Show every line of the entries below that contains the string "label", copying each line in full.

## BEGIN GIVEN RECORDS

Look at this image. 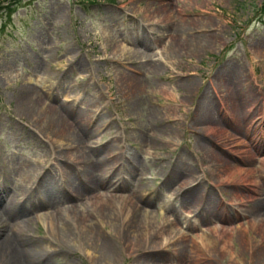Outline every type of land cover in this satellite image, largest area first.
Wrapping results in <instances>:
<instances>
[{
    "label": "rangeland",
    "instance_id": "1",
    "mask_svg": "<svg viewBox=\"0 0 264 264\" xmlns=\"http://www.w3.org/2000/svg\"><path fill=\"white\" fill-rule=\"evenodd\" d=\"M211 36L201 51L183 40ZM122 40L130 55L116 53ZM46 104L107 164L98 190L73 178L77 198L39 195L43 179L81 172ZM0 179V240L14 236L18 264H237L239 253L264 264V0H0ZM99 196L121 229L133 217L123 221L125 201L141 210V239L122 240L91 205ZM82 209L114 261L83 230ZM222 230L239 236L227 253L194 246Z\"/></svg>",
    "mask_w": 264,
    "mask_h": 264
},
{
    "label": "bare ground",
    "instance_id": "2",
    "mask_svg": "<svg viewBox=\"0 0 264 264\" xmlns=\"http://www.w3.org/2000/svg\"><path fill=\"white\" fill-rule=\"evenodd\" d=\"M161 8L166 9L167 5H161ZM185 22H189L188 20H181L180 24H184ZM191 22V20H190ZM193 22V21H192ZM185 41H189L192 42L190 43L191 45H193L194 43L196 44V42H198L197 44L200 45L201 47L204 46L201 50H203L205 47H208L209 45L211 46L215 40H217V38L215 36H211V37H201V38H196V39H183ZM182 37H178L175 41V45L173 46L176 47L177 51L180 49L185 48L187 45L183 42ZM126 41L122 40L121 43H119L116 46V53L118 55H130L128 46L125 44ZM190 46V45H188ZM189 49V48H187ZM199 51V49H197ZM136 82L141 83L139 80H136ZM134 87L130 88L129 92H134L136 91L135 89H132ZM171 99H173L175 101V97L173 95V93H169L168 95ZM24 103H28L31 104L32 102H30L29 97H25ZM28 107V106H26ZM43 109V108H42ZM53 108L50 105H45L44 109H43V114L45 116L49 115L48 117V125L50 127V129L53 130L54 133V137L56 139V141L59 142H64V141H69L70 143H74L76 144V148H74V152H69L68 153V160L66 161V164H68L69 169H73L75 167H77V169H80L81 172L74 173L71 175H68V179L67 182L65 184H61L58 185L57 183H54L52 180L49 181L48 179H46L44 181V179L41 181L40 186L38 187V193L39 195L42 197L43 200H45L46 202H48L49 204H53L55 203L58 195L59 196H70V198H77L76 196L72 195L70 193V190L72 189L71 187H74V183L75 181H73L72 179H76L77 182L79 183H84L85 188L87 190V188L93 192L98 190V188H100V186H103V182L100 181L99 179V172H102V170L104 171V168L107 167V164L103 161L101 163V159L98 157V160L96 162L92 161V157H95V153H86V151H84L86 149V147L88 148V146H90L89 144H87L85 141L80 140L79 139V135L77 133L76 130L73 131V129H71L68 125V123L61 117V115L55 110H53ZM239 127V125H238ZM75 129V128H74ZM94 132V131H93ZM93 132H90L91 134ZM81 143H83V148ZM87 145V146H84ZM97 147V146H96ZM93 155V156H92ZM69 173V171H68ZM66 173V174H68ZM65 175V174H64ZM117 178V177H116ZM114 179V178H112ZM48 180V181H47ZM1 181V179H0ZM110 184L108 185V189H114L116 188L118 185H116L115 182H109ZM71 187H70V186ZM69 188V189H66ZM117 189V188H116ZM66 194V195H65ZM70 194V195H69ZM53 203H52V202ZM106 199L103 196H99L96 197L95 201H93L91 203V205L93 207L96 208V210H98L104 218L109 219L112 223V225H115L116 227L118 226V220L117 217L114 219L112 217V214L110 215V211L109 209L106 207L105 205ZM108 203H110L108 201ZM129 204L125 201L122 204V208L123 210H121L122 213V217H123V221L126 222L129 218L130 212L132 213L133 217L131 222H129V224L127 225L126 228H116V232L117 233H121L119 236L122 237L123 241H127L131 242V240H129V236L132 239V237L136 238V239H141L142 234L139 232H137V223L140 221L141 215V210H139L137 207L131 209L128 206ZM112 206V204L110 203V207ZM5 211H7L8 213V217L10 220H12L14 215V212H11V209L13 207V204L11 201H7L5 206ZM1 209V208H0ZM76 209V207L68 210L69 212H74V210ZM67 212V211H66ZM66 212H64V215H67ZM80 221H81V225L83 230L86 232V234H92L91 240L94 242L95 246L97 247V249H99V252L102 254L103 258L109 259L111 261L115 260V250L113 248V243L110 242V240L106 239L105 236H101L98 229L96 228V224H94L92 222V219L90 217V215L85 214L83 209L80 212ZM1 219H0V225L3 224V222L1 223ZM135 221L137 222L135 224ZM109 222V221H108ZM110 222V223H111ZM261 225L264 227V223H261ZM260 227L261 226H257V225H253V228L255 230H257L258 232L260 231ZM53 230H57V228H53ZM57 232H59L60 235V230H57ZM219 237H218V242L217 241H212L210 238V235L208 234H204L200 239H194L193 243L194 246L196 245V249L201 248L200 251H202L204 253V251H207L208 249H212L213 251H215L217 249V247H219L220 245L223 244V249H225V253H227V245H230L232 243H234L235 239H238L239 236L237 235V233H234L233 231L230 230H222V231H218L217 232ZM63 236L66 239H73L71 236V232L68 229H64L63 232ZM241 238V237H240ZM181 240H184V236H180ZM22 241V240H21ZM14 236L13 235H6L2 240H0V260H2L3 258H6L8 260H6L7 264H18L19 263V259L17 258V253L15 251L14 248ZM242 246L244 245L243 243L241 244ZM22 248L23 251L25 253V257L27 259L30 258H35L36 252H34V249H31L32 246H30L29 242L27 243V241L23 242L22 241ZM197 254V253H196ZM261 257L262 260H264V250L263 251H258V253ZM197 256L202 257L204 255H202L201 253H198ZM24 257V258H25ZM243 255L241 253H239L238 255V259L236 258L237 264H243ZM196 260L194 259L193 262H195ZM192 261H190L189 264H193Z\"/></svg>",
    "mask_w": 264,
    "mask_h": 264
}]
</instances>
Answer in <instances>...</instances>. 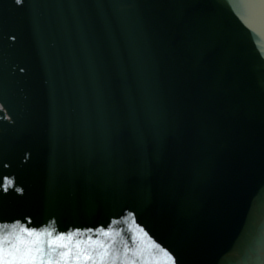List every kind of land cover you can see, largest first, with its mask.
Returning a JSON list of instances; mask_svg holds the SVG:
<instances>
[{"label":"water","instance_id":"obj_1","mask_svg":"<svg viewBox=\"0 0 264 264\" xmlns=\"http://www.w3.org/2000/svg\"><path fill=\"white\" fill-rule=\"evenodd\" d=\"M263 165L264 0H0V264H264Z\"/></svg>","mask_w":264,"mask_h":264},{"label":"bare ground","instance_id":"obj_2","mask_svg":"<svg viewBox=\"0 0 264 264\" xmlns=\"http://www.w3.org/2000/svg\"><path fill=\"white\" fill-rule=\"evenodd\" d=\"M4 37H5V35H3V40H4ZM10 87H12L11 89H15L16 88V84H14V85H10Z\"/></svg>","mask_w":264,"mask_h":264}]
</instances>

## END GIVEN RECORDS

#### [RESULT OF THIS TASK]
    "label": "rangeland",
    "label": "bare ground",
[{"label":"water","instance_id":"obj_1","mask_svg":"<svg viewBox=\"0 0 264 264\" xmlns=\"http://www.w3.org/2000/svg\"><path fill=\"white\" fill-rule=\"evenodd\" d=\"M263 165L264 0H0V264H264Z\"/></svg>","mask_w":264,"mask_h":264},{"label":"bare ground","instance_id":"obj_2","mask_svg":"<svg viewBox=\"0 0 264 264\" xmlns=\"http://www.w3.org/2000/svg\"><path fill=\"white\" fill-rule=\"evenodd\" d=\"M4 37H5V35H3V40H4ZM10 87H12L11 89H15L16 88V84H14V85H10Z\"/></svg>","mask_w":264,"mask_h":264}]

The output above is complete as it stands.